Former CIA Director and Secretary of State Mike Pompeo recently claimed that he was forced to limit how much information he gave to Schiff and his staff out of fear that it would be weaponized and selectively leaked to the media.
“During my time as CIA director and secretary of state, I know that he leaked classified information that had been provided to him,” Pompeo said.
“Outnumbered” co-host Emily Compagno, after emphasizing what a huge problem that is, asked Pompeo why there hadn’t been any accountability if leaking that kind of information is “a felony at a minimum, up to treason.”
“It’s a complicated process, right? It’s difficult to pin down precisely what happened,” Pompeo said. “But I could tell you that when we provided information to him and to his staff, it ended up in places it shouldn’t have been with alarming regularity. We could see it. In the end, I decided I held back information from them as a result.”
Schiff recently sat down for an interview with The Harvard Gazette and made some eyeball-raising comments about how not all “leaks” are bad, which lends credence to Pompeo’s accusations against the California Democrat.
While speaking with Paul Kolbe, a senior fellow at the Belfer Center’s Intelligence Project at Harvard Kennedy School, made several subtle comments about instances where it may be ok to leak sensitive material.

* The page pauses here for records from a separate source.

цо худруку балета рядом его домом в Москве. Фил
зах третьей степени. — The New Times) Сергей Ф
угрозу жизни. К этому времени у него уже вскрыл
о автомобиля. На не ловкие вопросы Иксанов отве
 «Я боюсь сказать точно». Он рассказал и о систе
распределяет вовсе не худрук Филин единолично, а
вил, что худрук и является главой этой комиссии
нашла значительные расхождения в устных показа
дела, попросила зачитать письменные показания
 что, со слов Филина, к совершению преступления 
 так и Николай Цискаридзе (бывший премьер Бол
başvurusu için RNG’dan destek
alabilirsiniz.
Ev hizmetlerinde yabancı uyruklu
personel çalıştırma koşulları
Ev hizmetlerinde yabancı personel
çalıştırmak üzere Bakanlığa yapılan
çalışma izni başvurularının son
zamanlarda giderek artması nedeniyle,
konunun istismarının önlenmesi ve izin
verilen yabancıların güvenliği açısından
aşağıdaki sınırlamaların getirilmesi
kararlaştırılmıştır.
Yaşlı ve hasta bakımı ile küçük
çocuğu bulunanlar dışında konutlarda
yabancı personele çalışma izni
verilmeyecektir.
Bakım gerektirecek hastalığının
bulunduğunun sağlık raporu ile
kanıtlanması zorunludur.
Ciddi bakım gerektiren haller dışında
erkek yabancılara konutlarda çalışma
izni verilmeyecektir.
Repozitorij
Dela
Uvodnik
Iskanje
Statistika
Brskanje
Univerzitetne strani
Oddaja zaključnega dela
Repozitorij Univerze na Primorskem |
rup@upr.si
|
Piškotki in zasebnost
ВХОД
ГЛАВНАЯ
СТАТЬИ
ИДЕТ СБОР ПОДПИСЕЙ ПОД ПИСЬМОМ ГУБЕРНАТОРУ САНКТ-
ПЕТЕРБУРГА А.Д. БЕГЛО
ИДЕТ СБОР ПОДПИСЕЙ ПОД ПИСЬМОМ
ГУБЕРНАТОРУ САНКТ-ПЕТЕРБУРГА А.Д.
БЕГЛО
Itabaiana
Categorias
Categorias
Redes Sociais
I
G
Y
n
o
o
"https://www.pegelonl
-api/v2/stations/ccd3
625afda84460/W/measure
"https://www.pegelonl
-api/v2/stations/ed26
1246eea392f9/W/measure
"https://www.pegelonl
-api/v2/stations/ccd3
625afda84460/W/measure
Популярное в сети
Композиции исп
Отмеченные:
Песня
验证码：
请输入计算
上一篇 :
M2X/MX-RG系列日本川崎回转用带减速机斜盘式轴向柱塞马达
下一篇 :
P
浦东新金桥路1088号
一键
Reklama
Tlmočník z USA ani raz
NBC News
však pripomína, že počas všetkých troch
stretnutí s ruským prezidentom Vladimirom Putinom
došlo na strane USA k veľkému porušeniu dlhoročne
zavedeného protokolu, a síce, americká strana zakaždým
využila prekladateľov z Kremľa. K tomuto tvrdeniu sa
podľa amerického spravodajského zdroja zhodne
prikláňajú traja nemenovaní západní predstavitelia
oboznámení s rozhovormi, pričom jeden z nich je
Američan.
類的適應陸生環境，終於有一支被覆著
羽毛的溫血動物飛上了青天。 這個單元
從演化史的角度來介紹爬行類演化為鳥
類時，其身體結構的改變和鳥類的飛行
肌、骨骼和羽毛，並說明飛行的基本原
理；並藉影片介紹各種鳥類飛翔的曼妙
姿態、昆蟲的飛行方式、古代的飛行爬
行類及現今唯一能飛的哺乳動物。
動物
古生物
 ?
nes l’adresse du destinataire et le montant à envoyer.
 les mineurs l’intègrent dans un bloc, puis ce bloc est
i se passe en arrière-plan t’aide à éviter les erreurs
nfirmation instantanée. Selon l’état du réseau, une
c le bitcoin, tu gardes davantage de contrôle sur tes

In one exchange, Schiff said disclosing sensitive information about U.S. surveillance of key allies is “harmful” to national security and U.S. alliances, but added that “profound mutual interests” should be powerful enough to overcome the friction they’ve caused.
Schiff suggested that a leak may cause harm at first, but that everyone will simply move on and recover from it over time.

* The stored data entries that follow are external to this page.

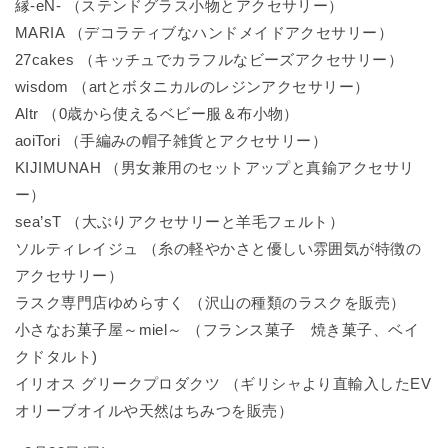
縁-eN- （ステンドグラス小物とアクセサリー）
MARIA （デコラティブなハンドメイドアクセサリー）
27cakes （キッチュでカラフルなビーズアクセサリー）
wisdom （artとボタニカルのレジンアクセサリー）
Altr （0歳から使えるベビー服＆布小物）
aoiTori （手編みの帽子雑貨とアクセサリー）
KIJIMUNAH （男女兼用のセットアップと真鍮アクセサリ
ー）
sea’sT （大ぶりアクセサリーと羊毛フェルト）
ソルティレイジュ （糸の軽やかさと優しい雰囲気が特徴の
アクセサリー）
ラスク専門店ゆめらすく （沢山の種類のラスクを販売）
小さなお菓子屋～miel～ （フランス菓子 焼き菓子、ベイ
クドタルト)
イリオス グリークプロダクツ （ギリシャより直輸入したEV
オリーブオイルや天然はちみつを販売）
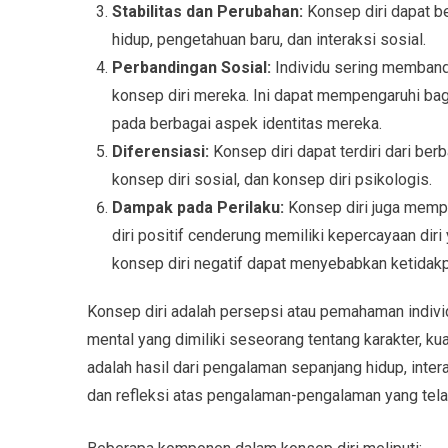
Stabilitas dan Perubahan:
Konsep diri dapat b
hidup, pengetahuan baru, dan interaksi sosial.
Perbandingan Sosial:
Individu sering memband
konsep diri mereka. Ini dapat mempengaruhi ba
pada berbagai aspek identitas mereka.
Diferensiasi:
Konsep diri dapat terdiri dari berb
konsep diri sosial, dan konsep diri psikologis.
Dampak pada Perilaku:
Konsep diri juga memp
diri positif cenderung memiliki kepercayaan diri 
konsep diri negatif dapat menyebabkan ketidakp
Konsep diri adalah persepsi atau pemahaman indivi
mental yang dimiliki seseorang tentang karakter, kual
adalah hasil dari pengalaman sepanjang hidup, interak
dan refleksi atas pengalaman-pengalaman yang tela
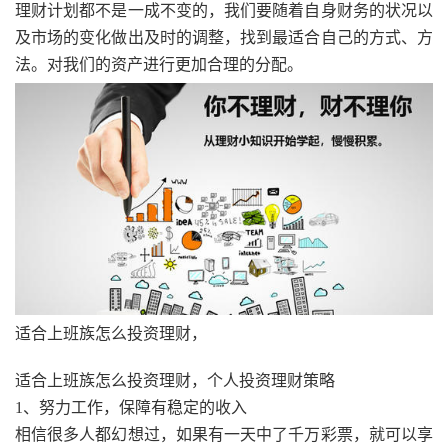
理财计划都不是一成不变的，我们要随着自身财务的状况以
及市场的变化做出及时的调整，找到最适合自己的方式、方
法。对我们的资产进行更加合理的分配。
适合上班族怎么投资理财，
适合上班族怎么投资理财，个人投资理财策略
1、努力工作，保障有稳定的收入
相信很多人都幻想过，如果有一天中了千万彩票，就可以享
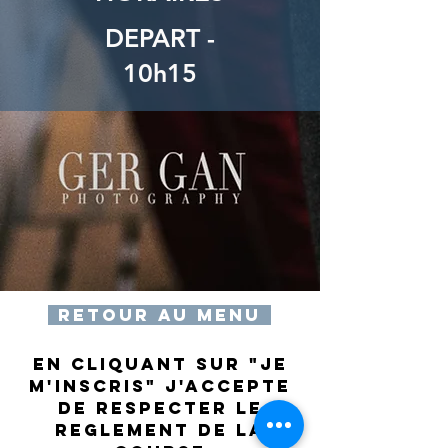
DEPART -
10h15
RETOUR AU MENU
EN CLIQUANT SUR "JE
M'INSCRIS" J'ACCEPTE
DE RESPECTER LE
REGLEMENT de la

The Democrat then spoke about how House Speaker Kevin McCarthy removed him from the House Intelligence Committee earlier this year when Republicans took control of the lower chamber.
But if Schiff wins his Senate race, he could be placed on another committee that allows him to have access to classified information.
This has already been a tough year for Schiff.
Schiff is facing an ethics complaint over a campaign video he put together as he launched his bid for retiring Sen. Dianne Feinstein’s seat.
The video features a clip of Schiff presenting his case for then-President Donald Trump’s second impeachment on the floor of the Senate, which, according to the watchdog group Foundation for Accountability and Civic Trust (FACT), is a violation of congressional rules.
“Federal law states that ‘appropriations shall be applied only to the objects for which the appropriations were made except as otherwise provided by law,'” FACT wrote in a letter to the House Ethics Committee. “To enforce this law, the ethics rules prohibit Members from using any official resource for campaign or political purposes.
“‘Official resources’ includes anything funded by taxpayers, such as a Member’s official website, social media accounts, and photographs and video from the House or Senate floor. To make it abundantly clear, both the House ethics rules and Senate rules specifically identify Congressional video of floor proceedings as official resources that Members are prohibited from using for political purposes,” the letter continued.
“Simply put, under the House ethics rules, a Member is prohibited from using either House or Senate photographs or video because both are official government resources. This includes any photograph or video footage of floor proceedings even if it was reposted from a third-party source, i.e. another website or news organization. As the Ethics Committee has stated, ‘Members may not re-use an image of a floor proceeding published by a third party, if the Member could not use that image in the first instance,'” FACT noted further, adding: “Adam Schiff thought that leading the charge on impeaching Donald Trump would be his golden ticket to the Senate.”